The line containing "в своём конструкторе." marks the end; write out exactly every line from the start of the data up to and including it, without the pictures.

======== Source information

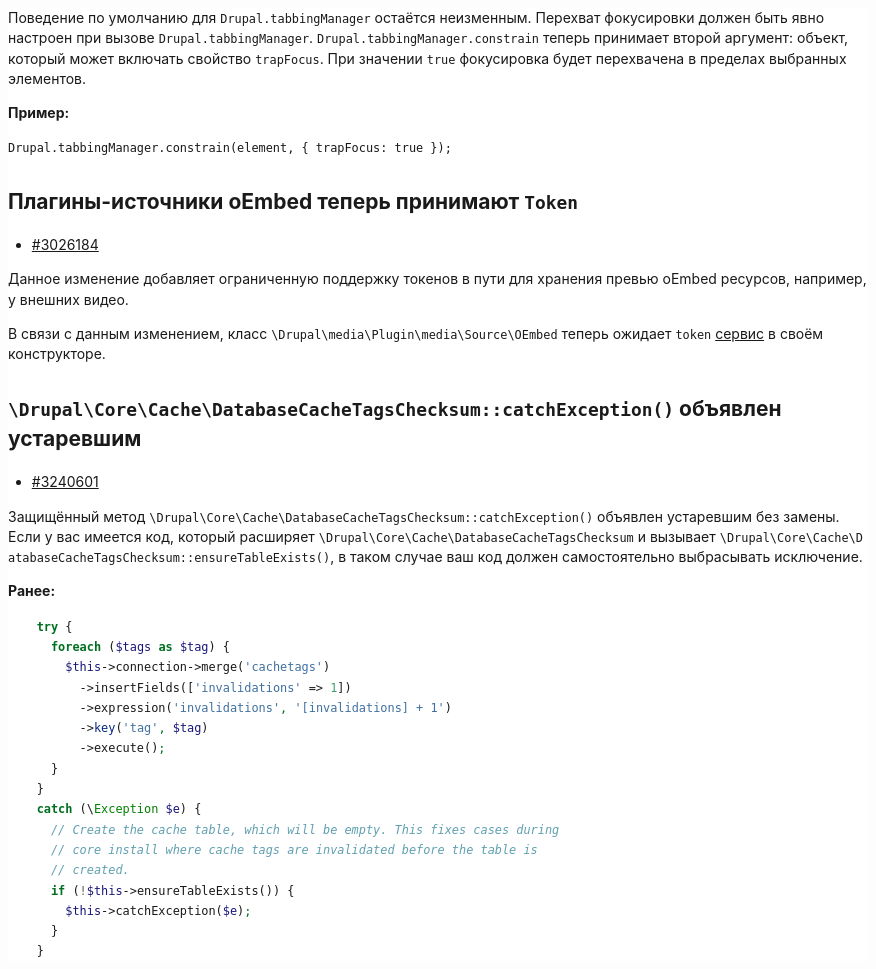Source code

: Поведение по умолчанию для `Drupal.tabbingManager` остаётся неизменным. Перехват фокусировки должен быть явно настроен
при вызове `Drupal.tabbingManager`. `Drupal.tabbingManager.constrain` теперь принимает второй аргумент: объект, который
может включать свойство `trapFocus`. При значении `true` фокусировка будет перехвачена в пределах выбранных элементов.

**Пример:**

```
Drupal.tabbingManager.constrain(element, { trapFocus: true });
```

## Плагины-источники oEmbed теперь принимают `Token`

* [#3026184](https://www.drupal.org/node/3026184)

Данное изменение добавляет ограниченную поддержку токенов в пути для хранения превью oEmbed ресурсов, например, у
внешних видео.

В связи с данным изменением, класс `\Drupal\media\Plugin\media\Source\OEmbed` теперь
ожидает `token` [сервис](../../../../9/services/index.md) в своём конструкторе.

## `\Drupal\Core\Cache\DatabaseCacheTagsChecksum::catchException()` объявлен устаревшим

* [#3240601](https://www.drupal.org/node/3240601)

Защищённый метод `\Drupal\Core\Cache\DatabaseCacheTagsChecksum::catchException()` объявлен устаревшим без замены. Если у
вас имеется код, который расширяет `\Drupal\Core\Cache\DatabaseCacheTagsChecksum` и
вызывает `\Drupal\Core\Cache\DatabaseCacheTagsChecksum::ensureTableExists()`, в таком случае ваш код должен
самостоятельно выбрасывать исключение.

**Ранее:**

```php
    try {
      foreach ($tags as $tag) {
        $this->connection->merge('cachetags')
          ->insertFields(['invalidations' => 1])
          ->expression('invalidations', '[invalidations] + 1')
          ->key('tag', $tag)
          ->execute();
      }
    }
    catch (\Exception $e) {
      // Create the cache table, which will be empty. This fixes cases during
      // core install where cache tags are invalidated before the table is
      // created.
      if (!$this->ensureTableExists()) {
        $this->catchException($e);
      }
    }
```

================

■ Response area ■
Source code

: Поведение по умолчанию для `Drupal.tabbingManager` остаётся неизменным. Перехват фокусировки должен быть явно настроен
при вызове `Drupal.tabbingManager`. `Drupal.tabbingManager.constrain` теперь принимает второй аргумент: объект, который
может включать свойство `trapFocus`. При значении `true` фокусировка будет перехвачена в пределах выбранных элементов.

**Пример:**

```
Drupal.tabbingManager.constrain(element, { trapFocus: true });
```

## Плагины-источники oEmbed теперь принимают `Token`

* [#3026184](https://www.drupal.org/node/3026184)

Данное изменение добавляет ограниченную поддержку токенов в пути для хранения превью oEmbed ресурсов, например, у
внешних видео.

В связи с данным изменением, класс `\Drupal\media\Plugin\media\Source\OEmbed` теперь
ожидает `token` [сервис](../../../../9/services/index.md) в своём конструкторе.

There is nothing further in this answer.